Thrala schüttelte den Kopf. »Im Gegenteil, es ist gelöst.«
»Was meinst du?«
»Daß ich nach Koom gehen werde. Mich wird Kepta nicht verdächtigen. Warum sollte er? Habe ich mich nicht ferngehalten von allen Laborarbeiten und kein Interesse gezeigt an der Wissenssuche, so daß selbst mein Vater mich für eine Schande unserer Kaste hält? Ich werde nach Koom reisen um eines angenehmen Abenteuers willen, und der Gebieter von Koom wird nichts argwöhnen.«
»Nein!« rief ich scharf. »Das kannst du nicht tun! Wenn wahr ist, was ich von Koom vermute, kann kein anständig lebendes Wesen sich dorthin wagen und hoffen, unbefleckt von dort zurückzukehren. Kepta spielt um den höchsten Preis.«
»Und wer ist Lord Garan, mir zu befehlen?«
In diesem Augenblick muß ich gewiß mein so sorgsam gehütetes Geheimnis aller Welt preisgegeben haben. Ich erwiderte: »Der niedrigste deiner vielen Diener, königliche Lady. Und dennoch wage ich, deinem Willen in dieser Angelegenheit entgegenzutreten.«
»Er hat nur allzu recht«, stimmte Zacat zu. »Koom ist kein Ort für eine Frau.«
Thran nickte ebenfalls zustimmend, aber Thrala wollte sich nicht überzeugen lassen. Welche weiteren Argumente sie zu Gunsten ihres Planes noch vorgebracht hätte, erfuhren wir nicht mehr, denn plötzlich ertönte über uns in der Kuppel ein sanfter Glockenschlag. Thran und Thrala erstarrten und blickten dann einander an.

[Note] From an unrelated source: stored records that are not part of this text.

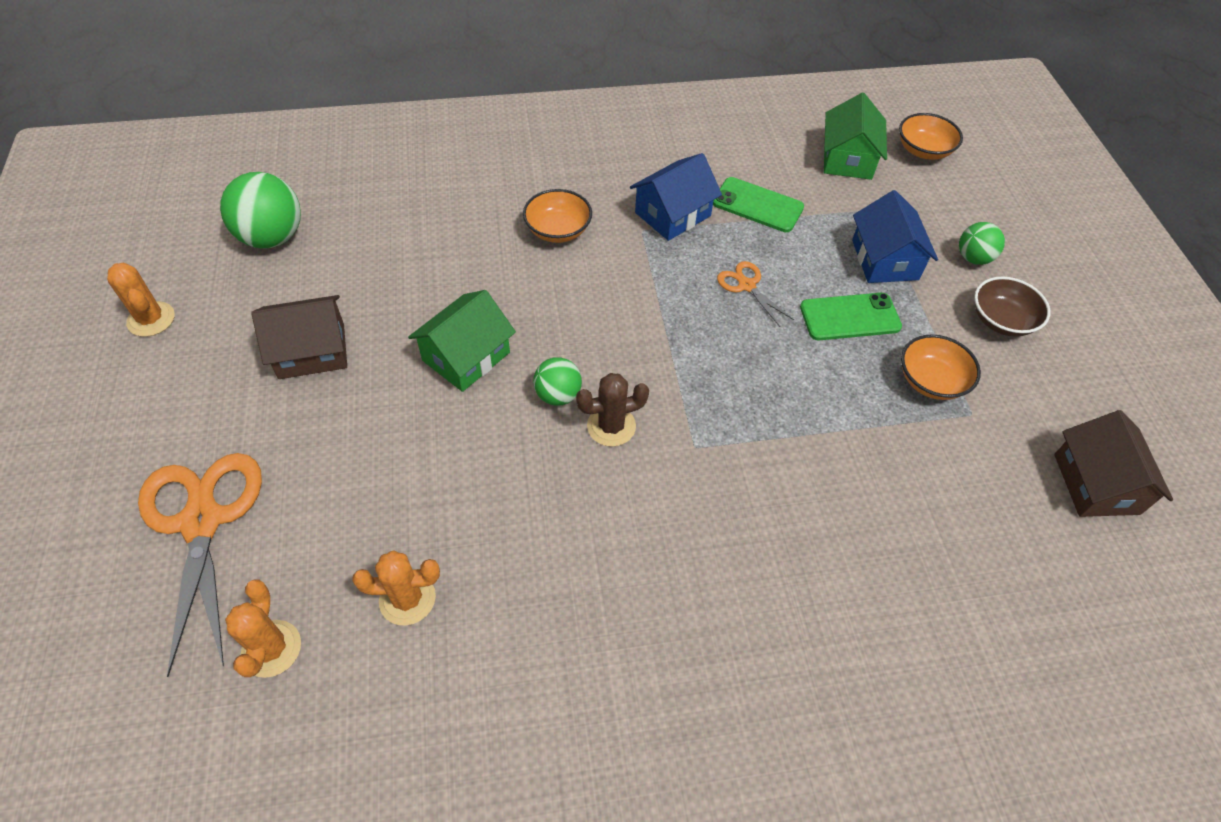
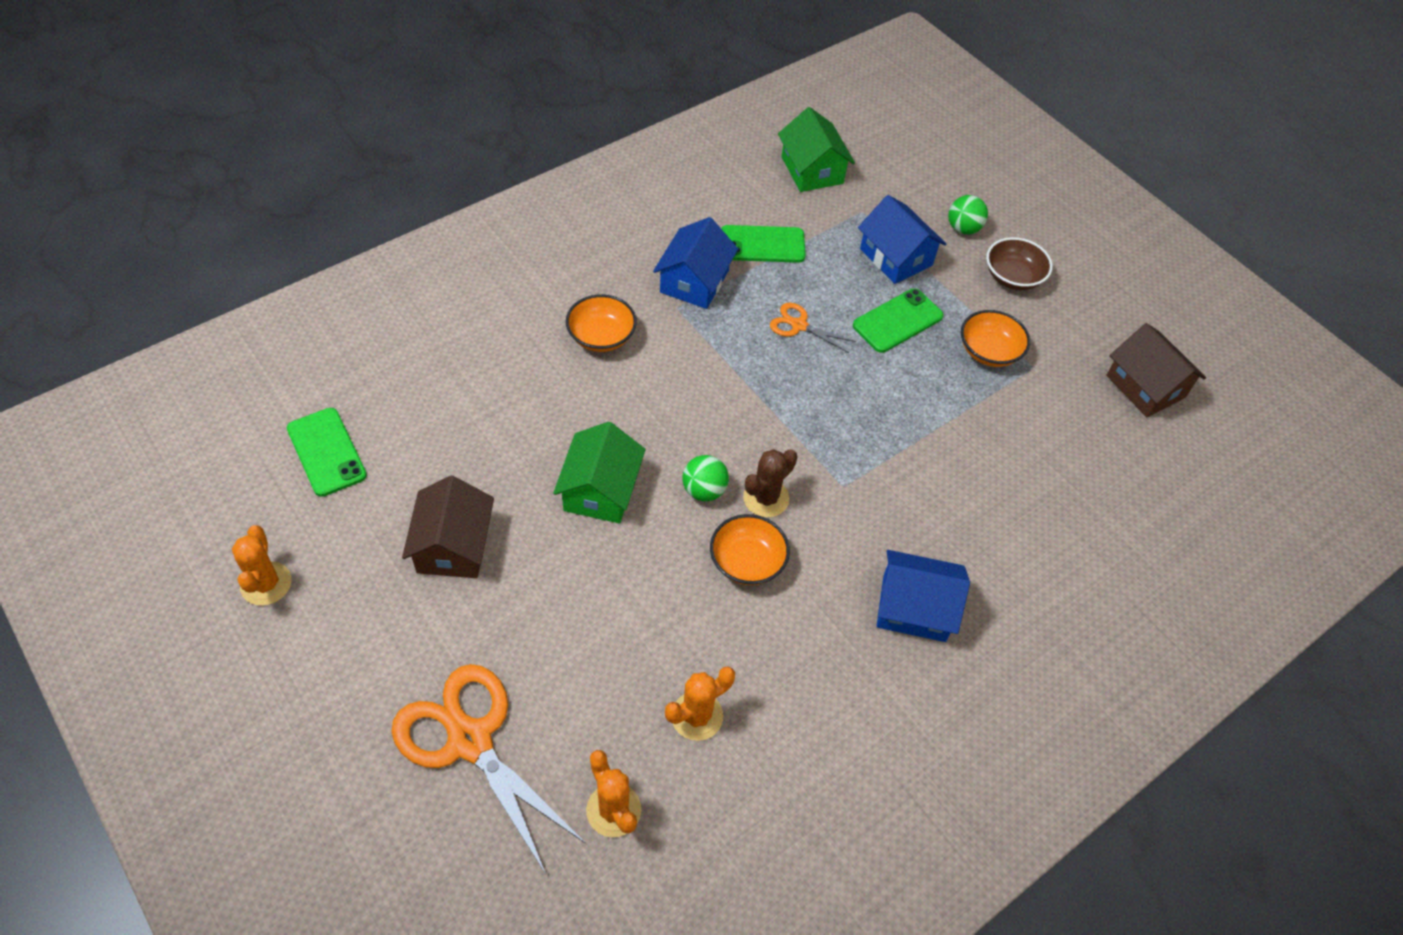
camera: 30 degrees left, 0 degrees up
orange cactus [107,263,175,337] -> orange cactus turned 60 degrees clockwise [232,525,292,606]
green ball [220,172,301,249] -> green phone [287,408,367,497]
brown house [251,295,347,379] -> brown house turned 45 degrees counterclockwise [402,476,494,578]
orange bowl [899,113,963,160] -> orange bowl moved to [710,514,790,585]
none -> blue house [877,550,970,642]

»Das ist eine Warnung«, erklärte der Gorlianer. »Jemand kommt den Gang entlang. Wir müssen gehen.«
»Zeig ihnen den inneren Korridor, Thran!« schlug Thrala vor.
Thran ging zu dem Vorhang, durch den Thrala und er gekommen waren. Die Wand teilte sich und enthüllte eine kleine Tür, durch die wir uns einer nach dem anderen zwängten.
»Jetzt geh du, Thran«, flüsterte Thrala. »Und denkt daran, nur die Stimme einer Frau schließt dieses Portal.«
Gehorsam trat er zu uns in den schmalen Gang jenseits der Tür – aber Lady Thrala folgte nicht. Statt dessen schlossen sich die beiden Wandhälften wieder, und wir standen allein in der Dunkelheit. Thran warf sich gegen die Wand.
»Es ist Wahnsinn!« rief er wütend. »Sie kann Ila nicht gut genug spielen, um einen Vertrauten dieser Frau zu täuschen.«
Erst jetzt begriff ich, daß Thrala uns getäuscht hatte, und ich warf mich ebenfalls gegen die Wand, aber ohne Erfolg. Jemand grub eine Hand mit langen Nägeln in meinen Rücken.
»Hört auf!« schrie Analia. »Diese Tür öffnet sich nur auf das Geräusch einer Stimme hin. Laßt es mich versuchen!«
Thran und ich traten zurück und überließen ihr den Vortritt.
Stumm warteten wir, während sie irgendeine Formel mit der hohen, schrillen Stimme der echten Lania mehrmals wiederholte.
Ein dunkler Spalt erschien in der Wand, und im gleichen Augenblick konnten wir sehen und hören, was im Raum der Grippons vor sich ging. Ich für meinen Teil war nicht überrascht, Keptas dunkles Gesicht mit dem spöttischen Lächeln vor uns zu sehen. Aber hinter ihm stand noch jemand.
Thran packte meinen Arm. »Ila!«
Ja, die echte Ila war es, die Ila aus dem weißschwarzen Zimmer, mit ihrem ausgezehrten Körper und dem prachtvollen Haar, ihrem geschminkten Gesicht und der boshaften Stimme. Vor ihnen stand, mit stolz erhobenem Kopf, Thrala. Zwei Ilas – und doch so verschieden!
»Ein unerwartetes Vergnügen«, sagte Kepta gerade. »Die Lady Ila fühlte sich geschmeichelt, daß du Gefallen daran findest, die gleiche Art von Gewand zu tragen, wie sie selbst. Dennoch fürchte ich, wir müssen so unhöflich sein und nach dem Grund für diese reizvolle Begegnung fragen.«
Ila setzte seiner Rede ein Ende, denn sie hatte das verräterische Aufbauschen des Vorhangs vor der Geheimtür gesehen, hinter dem wir uns verbargen. Diese Vorhänge waren so gewebt, daß sie durchsichtig waren für jene, die sich hinter ihnen befanden, undurchdringlich aber für jene im Raum.